HIV- or HIV+ seminal plasmas diluted 1:10 in culture medium were added to the HEC-1A cells. Recombinant human interleukin 1 beta (IL-1β) (Peprotech, Neuilly-Sur-Seine, France) at the concentration 25 ng/mL was used as positive control, as previously reported[7,10]. Culture medium DMEM-F12 served as negative control. After an overnight incubation, the CCL20 production was measured in the supernatants of HEC-1A cells by using a commercial enzyme-linked immunosorbent assay (ELISA) kit (Quantikine, R and D Systems, Abingdon, United Kingdom) as recommended by the manufacturer. Each assay was performed in duplicate. The results were expressed as relative CCL20 index corresponding to the ratio between the amount of CCL20 produced by the specimen and the negative control (culture medium only).
The HIV-Monitor kit (Roche Diagnostic Systems, Branchburg, NJ, United States) was used to quantify the HIV RNA in seminal plasma samples from HIV+ subjects. The detection lower limit was of 50 copies/mL. The RNA was extracted from the specimens using a modified silica protocol (QIAmp RNA viral kit; Qiagen, Chatsworth, CA, United States).
Measurement of lactoferrin in seminal plasma specimens was performed by ELISA technique. A standard curve was prepared by using different concentrations of lactoferrin from human milk (Sigma-Aldrich). Seminal plasma samples (diluted 1:10 in PBS) were distributed into wells at the concentration of 100 μL per well and incubated at 37 °C for 1 h. Albumin from chicken egg whites (Sigma-Aldrich) was used for blocking. Lactoferrin was detected with rabbit anti-human lactoferrin antibodies (L3262; Sigma-Aldrich) incubated for 1 h at room temperature followed by peroxidase conjugated anti-rabbit antibodies (Sigma-Aldrich). After several washes, o-phenylenediamine was used as substrate and optical densities at 492 nm were measured. Each assay was performed in duplicate.
The Bradford technique was used for the measurement of the total protein content[11]. Seminal plasma was diluted 1:75 in PBS and distributed in triplicate in microplate wells under a volume of 150 μL per well in addition to the same volume of Bradford reagent (Sigma-Aldrich). Bovine serum albumin was used to perform the standard curve. The reading was performed by spectrophotometry at 590 nm.
Specimens of seminal plasma from HIV- subjects were diluted 1:10 in 50 mmol/L NaCl pH 7.4 (buffer A) and applied onto a column of affinity (Hitrap Q FF, GE Healthcare Life sciences, Velizy-Villacoublay, France) equilibrated at room temperature with the same buffer. A discontinuous gradient was used for the elution of seminal plasma proteins by using six different concentrations (5%, 10%, 20%, 30%, 40%, 50%) of a buffer containing 500 mmol/L NaCl (buffer B). Buffer B was passed through the column at a flow rate of 0.5 mL/min using the HPLC AKTA purifier system (GE Healthcare Life sciences). The successive fractions were tested for their capability to induce the secretion of CCL20 by HEC-1A cells as well as for lactoferrin and total protein content as described above.
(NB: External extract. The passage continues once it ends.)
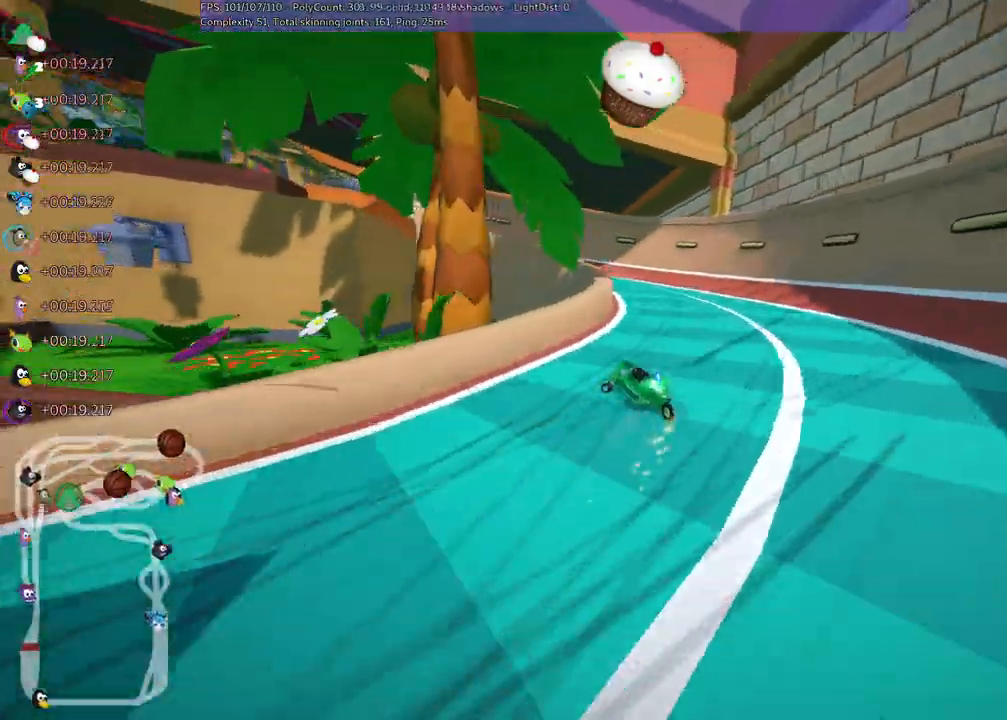
{"keys": ["left", "up"]}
The data expressed in experimental units are presented as mean ± SD. Statistical analyses were performed using the GraphPad Prism software (San Diego, CA, United States). The Mann-Whitney test was used to compare two means. Correlations were analyzed using the Spearman’s r test. P values < 0.05 were considered as statistically significant.
The secretion of CCL20 was measured by ELISA in the supernatants of HEC-1A cells incubated for 17 h with culture medium DMEM-F12 only (negative control), IL-1β (25 ng/mL, positive control) or each of 34 seminal plasma specimens (22 from HIV+ subjects and 12 from HIV- subjects) diluted 1:10 in DMEM-F12. The CCL20 stimulation was expressed in number of times its production increased in comparison to untreated cells (CCL20 index). IL-1β used as positive control was responsible for an increase of 11.36 ± 3.36 times in the production of CCL20. The mean production of CCL20 by HEC-1A in presence of seminal plasma from HIV- and HIV+ subjects was increased by respectively 5.38 ± 0.91 and 7.57 ± 3.26 times with comparison to untreated cells (negative control). The difference between the two groups was statistically significant (P < 0.05 by Mann-Whitney test) (Figure 1).
Using the same 34 specimens of seminal plasma (12 from HIV- and 22 from HIV+ subjects), no correlation was observed between the concentration of total proteins in seminal plasma and their ability to stimulate the secretion of CCL20 by HEC-1 cells (Figure 2A). In contrast, the ability to produce CCL20 by HEC-1A cells positively correlated to the concentration of lactoferrin in the seminal plasma samples (r coefficient = 0.56; CI: 0.26-0.76; P < 0.001 by the Spearman’s r test) (Figure 2B).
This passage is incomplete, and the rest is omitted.